In this early period, the prints often show hats with evening wear. Evening hats are seen less often as the years go by, but never go away entirely. Though the styles of both hats shown here would have been appropriate for day wear, the materials and trimmings mark them as specific to evening wear.
Tall plumes or feathers, whether on a hat or a bandeau, were very typical for evening wear during this early period.
You also see more muffs with evening wear in these early years. This muff is not described, but the previous month’s issue showed a similar evening muff and said it was made of silver bear.

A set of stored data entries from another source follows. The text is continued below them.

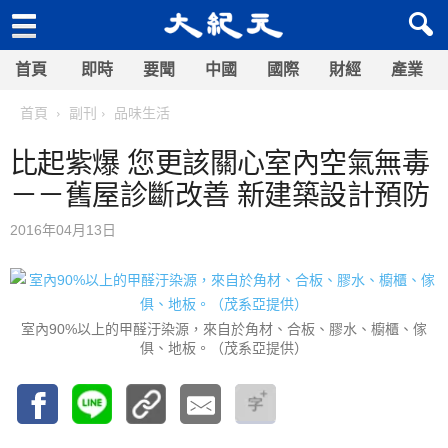
首頁
即時
要聞
中國
國際
財經
產業
首頁
副刊
品味生活
比起紫爆 您更該關心室內空氣無毒
－－舊屋診斷改善 新建築設計預防
2016年04月13日
室內90%以上的甲醛汙染源，來自於角材、合板、膠水、櫥櫃、傢
俱、地板。（茂系亞提供）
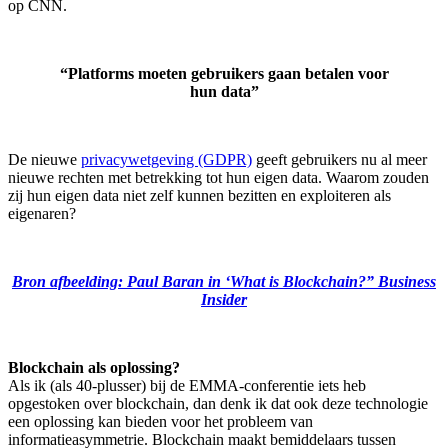
op CNN.
“Platforms moeten gebruikers gaan betalen voor
hun data”
De nieuwe
privacywetgeving (GDPR)
geeft gebruikers nu al meer
nieuwe rechten met betrekking tot hun eigen data. Waarom zouden
zij hun eigen data niet zelf kunnen bezitten en exploiteren als
eigenaren?
Bron afbeelding: Paul Baran in ‘What is Blockchain?” Business
Insider
Blockchain als oplossing?
Als ik (als 40-plusser) bij de EMMA-conferentie iets heb
opgestoken over blockchain, dan denk ik dat ook deze technologie
een oplossing kan bieden voor het probleem van
informatieasymmetrie. Blockchain maakt bemiddelaars tussen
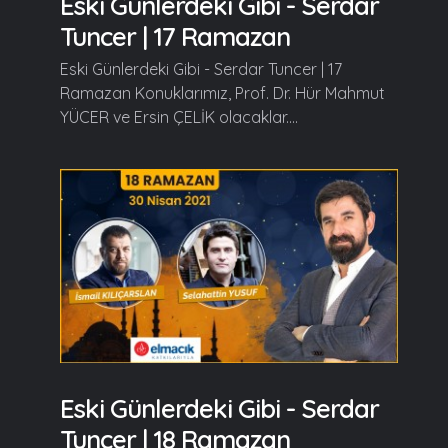
Eski Günlerdeki Gibi - Serdar
Tuncer | 17 Ramazan
Eski Günlerdeki Gibi - Serdar Tuncer | 17
Ramazan Konuklarımız, Prof. Dr. Hür Mahmut
YÜCER ve Ersin ÇELİK olacaklar....
Eski Günlerdeki Gibi - Serdar
Tuncer | 18 Ramazan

The print is described in the magazine as follows:
“Fig. 1. White muslin dress; over the body a corset a la militaire, made of blue velvet, trimmed with brown fur and gold, and fastened in front with gold cord and tassels. The sleeves made of lace and white satin ribband.
“Bonnet a la militaire, made of blue velvet, and trimmed with brown fur and gold. Coque feather.
“Fig. 2. Robe en Estrusque of pink muslin, trimmed with white satin ribband and brown cord. The body plain and cut very low before with a full front of white satin, which draws up round the bosom, and is trimmed with lace. Sleeves of white satin, full on each side, and drawn up in the middle. The corners of the train fastened back.
“Chapeau a la Grecque of brown velvet, spangled with silver stars. Silver cord and tassel. Pink feather.
“For these elegant dresses we are indebted to the politeness of Madame Le Brun-Boileau, of Bruton Street.”